Investigated medicinal products with no clinically relevant interaction
Amoxicillin and quinidine
Esomeprazole has been shown to have no clinically relevant effects on the pharmacokinetics of amoxicillin or quinidine.
Naproxen or rofecoxib
Studies evaluating concomitant administration of esomeprazole and either naproxen or rofecoxib did not identify any clinically relevant pharmacokinetic interactions during short-term studies.
Effects of other medicinal products on the pharmacokinetics of esomeprazole Medicinal products which inhibit CYP2C19 and/or CYP3A4 Esomeprazole is metabolised by CYP2C19 and CYP3A4. Concomitant administration of esomeprazole and a CYP3A4 inhibitor, clarithromycin (500 mg b.i.d.), resulted in a doubling of the AUC to esomeprazole.
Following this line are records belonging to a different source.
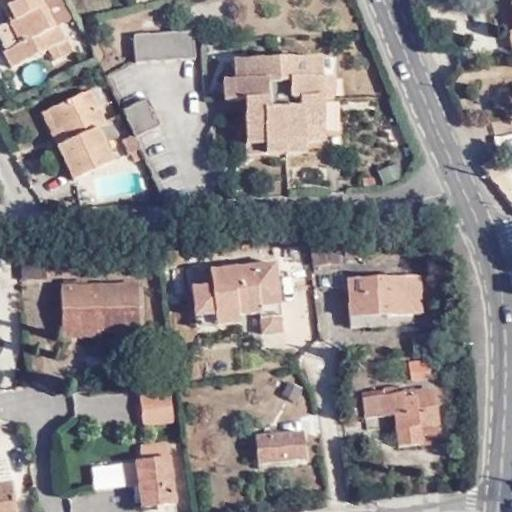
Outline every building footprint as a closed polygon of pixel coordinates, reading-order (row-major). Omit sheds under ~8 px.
[(15,21),(9,23),(20,44),(5,51),(3,52),(11,68),(49,50),(55,61),(71,53),(58,27),(55,29),(40,0),(0,0),(0,4),(2,9),(8,6),(15,21)] [(2,9),(9,23),(15,21),(8,6),(2,9)] [(20,44),(9,23),(0,27),(0,41),(5,51),(20,44)] [(193,32),(133,37),(134,63),(194,60),(193,32)] [(265,145),(265,155),(306,154),(305,143),(325,143),(324,100),(335,99),(334,77),(322,78),(321,59),(234,61),(234,80),(223,81),(224,102),(244,102),(245,145),(265,145)] [(90,91),(48,110),(64,144),(57,147),(73,181),(113,163),(97,128),(105,125),(90,91)] [(121,110),(135,138),(160,127),(148,99),(121,110)] [(64,144),(48,110),(42,113),(57,147),(64,144)] [(110,123),(100,128),(116,160),(126,155),(110,123)] [(133,136),(120,142),(126,156),(139,150),(133,136)] [(246,156),(265,155),(265,145),(245,145),(246,156)] [(311,240),(313,268),(340,266),(338,237),(311,240)] [(280,265),(211,270),(213,287),(192,288),(195,334),(285,327),(280,265)] [(313,268),(314,283),(315,290),(341,288),(340,266),(313,268)] [(419,278),(347,281),(349,317),(421,314),(419,278)] [(101,327),(102,334),(140,332),(138,284),(60,287),(61,329),(101,327)] [(102,337),(102,334),(101,327),(61,329),(62,339),(102,337)] [(430,361),(408,363),(410,381),(431,379),(430,361)] [(420,427),(438,425),(434,395),(403,399),(403,394),(382,397),(381,391),(362,394),(365,419),(394,415),(398,446),(422,443),(420,427)] [(83,395),(82,421),(132,422),(132,395),(83,395)] [(174,425),(173,403),(138,404),(139,427),(174,425)] [(440,441),(438,425),(420,427),(422,443),(440,441)] [(303,432),(254,438),(257,464),(306,459),(303,432)] [(0,511),(15,511),(8,458),(0,459),(0,511)] [(139,485),(141,504),(141,507),(174,504),(169,461),(137,464),(139,485)] [(139,485),(137,464),(121,466),(124,489),(132,488),(132,485),(139,485)] [(134,505),(141,504),(139,485),(132,485),(134,505)]
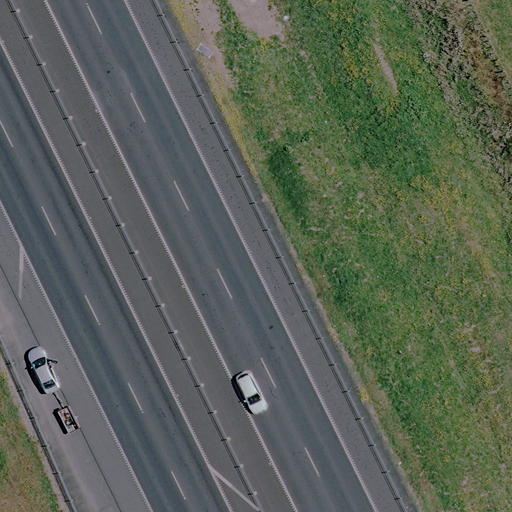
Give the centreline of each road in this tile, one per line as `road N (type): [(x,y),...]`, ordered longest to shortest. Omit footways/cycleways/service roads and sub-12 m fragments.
road 1 (motorway): [(98,0),(351,511)]
road 2 (motorway): [(201,511),(0,103)]
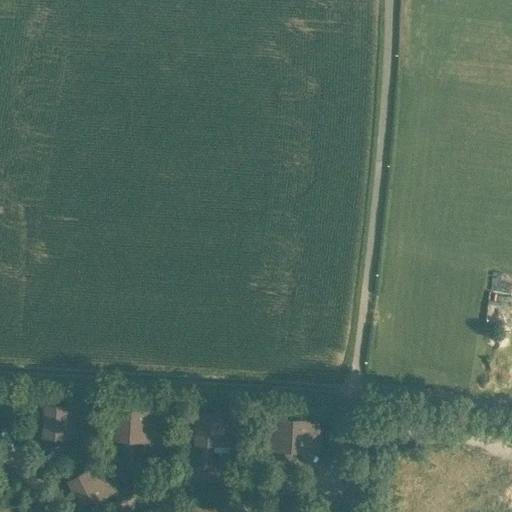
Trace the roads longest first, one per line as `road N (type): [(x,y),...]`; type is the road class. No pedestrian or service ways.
road 1 (track): [(353,388),(395,0)]
road 2 (track): [(353,388),(0,367)]
road 3 (track): [(511,403),(353,388)]
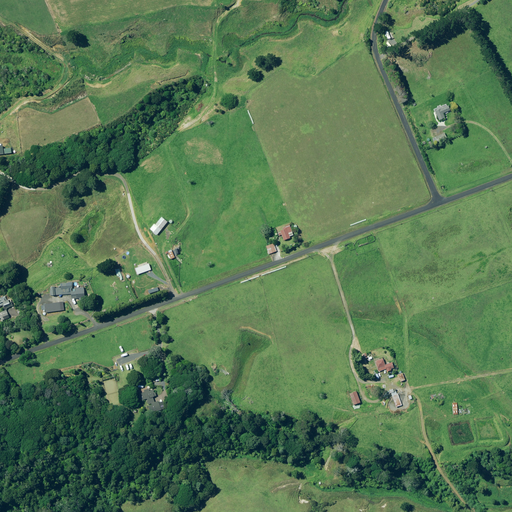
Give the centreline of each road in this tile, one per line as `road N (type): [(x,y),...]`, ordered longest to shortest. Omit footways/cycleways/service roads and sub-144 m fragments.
road 1 (unclassified): [(0,364),(440,201)]
road 2 (unclassified): [(440,201),(377,56),(374,35),(386,0)]
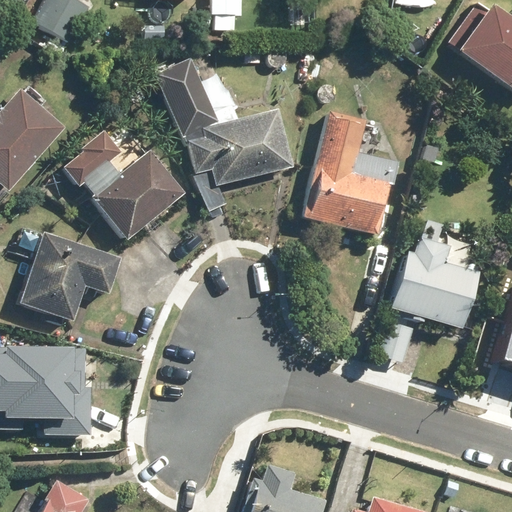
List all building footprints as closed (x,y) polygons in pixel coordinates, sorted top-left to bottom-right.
[(42,0),(29,23),(63,43),(85,7),(72,0),(42,0)] [(208,0),(209,16),(237,16),(236,0),(208,0)] [(511,96),(511,23),(487,6),(484,11),(473,3),(445,43),(455,51),(452,54),(511,96)] [(183,25),(179,24),(174,26),(171,29),(170,34),(171,39),(175,42),(180,43),(184,42),(188,38),(189,33),(187,29),(183,25)] [(279,51),(274,50),(270,51),(266,55),(265,60),(267,64),(270,68),(275,69),(280,67),(283,63),(284,59),(283,54),(279,51)] [(216,185),(289,166),(274,113),(215,125),(187,59),(152,77),(183,147),(186,147),(193,172),(208,168),(209,172),(191,179),(205,210),(223,204),(216,185)] [(330,86),(325,85),(320,86),(317,90),(316,95),(317,99),(321,103),(326,104),(331,102),(334,99),(335,94),(333,89),(330,86)] [(0,109),(0,190),(3,193),(61,129),(18,90),(0,109)] [(300,218),(374,236),(392,163),(355,154),(363,121),(326,112),(300,218)] [(74,188),(117,154),(101,133),(78,151),(80,154),(59,169),(74,188)] [(123,243),(183,194),(147,150),(86,199),(123,243)] [(80,287),(104,295),(117,258),(39,232),(14,306),(68,324),(80,287)] [(411,318),(458,331),(474,273),(400,253),(371,356),(399,363),(411,318)] [(511,293),(492,361),(511,366),(511,293)] [(1,430),(59,432),(60,392),(76,392),(76,365),(60,365),(61,354),(0,352),(0,426),(1,426),(1,430)] [(238,511),(317,511),(321,502),(286,491),(291,475),(263,466),(258,482),(249,479),(238,511)] [(75,511),(82,500),(52,482),(34,511),(75,511)] [(347,511),(412,511),(368,499),(363,511),(355,511),(348,510),(347,511)]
Concomitant administration of esomeprazole and a combined inhibitor of CYP2C19 and CYP3A4 may result in doubling the AUC of esomeprazole. The CYP2C19 and CYP3A4 inhibitor voriconazole increased omeprazole AUC by 280%. A dose adjustment of esomeprazole is not regularly required in either of these situations. However, dose adjustment should be considered in patients with severe hepatic impairment and if long-term treatment is indicated. Medicinal products which induce CYP2C19 and/or CYP3A4 Drugs known to induce CYP2C19, CYP3A4 or both (such as rifampicin and St. John's wort) may lead to decreased esomeprazole serum levels by increasing the esomeprazole metabolism. Paediatric population Interaction studies have only been perform in adults.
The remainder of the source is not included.